Extracted records:
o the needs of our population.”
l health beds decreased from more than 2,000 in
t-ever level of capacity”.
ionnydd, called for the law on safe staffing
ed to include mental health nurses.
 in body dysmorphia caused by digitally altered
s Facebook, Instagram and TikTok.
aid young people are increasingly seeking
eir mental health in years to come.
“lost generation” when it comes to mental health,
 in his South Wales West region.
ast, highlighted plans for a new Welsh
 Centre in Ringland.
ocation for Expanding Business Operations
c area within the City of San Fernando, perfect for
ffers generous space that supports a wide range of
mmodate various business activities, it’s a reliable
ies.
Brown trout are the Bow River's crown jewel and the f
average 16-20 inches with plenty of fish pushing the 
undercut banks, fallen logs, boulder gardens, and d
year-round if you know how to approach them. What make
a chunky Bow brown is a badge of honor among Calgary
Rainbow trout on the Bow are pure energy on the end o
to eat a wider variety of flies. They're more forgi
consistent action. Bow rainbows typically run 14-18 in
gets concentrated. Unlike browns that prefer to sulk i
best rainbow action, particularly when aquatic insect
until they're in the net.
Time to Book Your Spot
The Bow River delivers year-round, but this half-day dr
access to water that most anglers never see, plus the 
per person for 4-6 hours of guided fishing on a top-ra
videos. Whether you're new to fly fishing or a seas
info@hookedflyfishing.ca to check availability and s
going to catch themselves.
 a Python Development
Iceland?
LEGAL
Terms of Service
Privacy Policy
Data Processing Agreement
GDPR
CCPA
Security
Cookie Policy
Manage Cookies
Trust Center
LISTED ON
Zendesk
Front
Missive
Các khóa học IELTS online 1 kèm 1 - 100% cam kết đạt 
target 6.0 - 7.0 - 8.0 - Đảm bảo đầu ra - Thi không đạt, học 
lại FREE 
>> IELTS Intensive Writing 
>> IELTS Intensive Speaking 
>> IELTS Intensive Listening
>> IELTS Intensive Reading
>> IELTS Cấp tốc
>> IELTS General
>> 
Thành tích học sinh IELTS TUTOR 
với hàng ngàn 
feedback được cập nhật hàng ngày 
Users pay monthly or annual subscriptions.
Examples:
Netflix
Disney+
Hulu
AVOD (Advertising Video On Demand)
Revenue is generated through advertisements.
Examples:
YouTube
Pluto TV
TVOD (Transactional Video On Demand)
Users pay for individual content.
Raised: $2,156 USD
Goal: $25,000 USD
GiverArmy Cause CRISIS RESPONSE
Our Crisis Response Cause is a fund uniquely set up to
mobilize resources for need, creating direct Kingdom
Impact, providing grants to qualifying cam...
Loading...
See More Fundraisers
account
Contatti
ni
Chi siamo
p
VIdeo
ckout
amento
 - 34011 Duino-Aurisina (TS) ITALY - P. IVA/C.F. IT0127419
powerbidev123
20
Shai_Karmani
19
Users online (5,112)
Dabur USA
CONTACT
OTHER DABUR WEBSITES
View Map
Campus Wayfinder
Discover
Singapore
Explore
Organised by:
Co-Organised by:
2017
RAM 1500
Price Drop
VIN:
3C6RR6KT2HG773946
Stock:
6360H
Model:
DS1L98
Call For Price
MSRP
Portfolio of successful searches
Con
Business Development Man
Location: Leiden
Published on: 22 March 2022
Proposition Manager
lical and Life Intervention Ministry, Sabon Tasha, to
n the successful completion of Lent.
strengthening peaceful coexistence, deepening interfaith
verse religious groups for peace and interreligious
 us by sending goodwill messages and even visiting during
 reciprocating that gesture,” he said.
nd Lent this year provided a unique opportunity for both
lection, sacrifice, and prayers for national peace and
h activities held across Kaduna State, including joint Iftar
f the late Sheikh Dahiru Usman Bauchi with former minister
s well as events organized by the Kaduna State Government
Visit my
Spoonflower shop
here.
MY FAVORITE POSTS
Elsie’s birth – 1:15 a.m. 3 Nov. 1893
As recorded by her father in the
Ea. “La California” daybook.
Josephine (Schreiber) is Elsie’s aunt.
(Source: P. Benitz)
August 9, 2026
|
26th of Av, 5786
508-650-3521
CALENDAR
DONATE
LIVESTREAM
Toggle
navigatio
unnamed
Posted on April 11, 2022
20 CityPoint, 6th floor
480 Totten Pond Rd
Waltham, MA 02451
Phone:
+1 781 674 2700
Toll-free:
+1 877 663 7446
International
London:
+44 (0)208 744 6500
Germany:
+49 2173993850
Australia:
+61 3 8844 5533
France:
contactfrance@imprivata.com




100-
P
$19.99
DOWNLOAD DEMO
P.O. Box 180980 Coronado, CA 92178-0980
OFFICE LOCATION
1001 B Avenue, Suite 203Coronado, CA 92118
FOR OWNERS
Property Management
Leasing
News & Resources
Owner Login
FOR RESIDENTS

__EXERCISE OBJECTIVE__. For this exercise, find all lines in the records containing the word "online" and copy them.

__TASK RESULT__.
Các khóa học IELTS online 1 kèm 1 - 100% cam kết đạt 
Users online (5,112)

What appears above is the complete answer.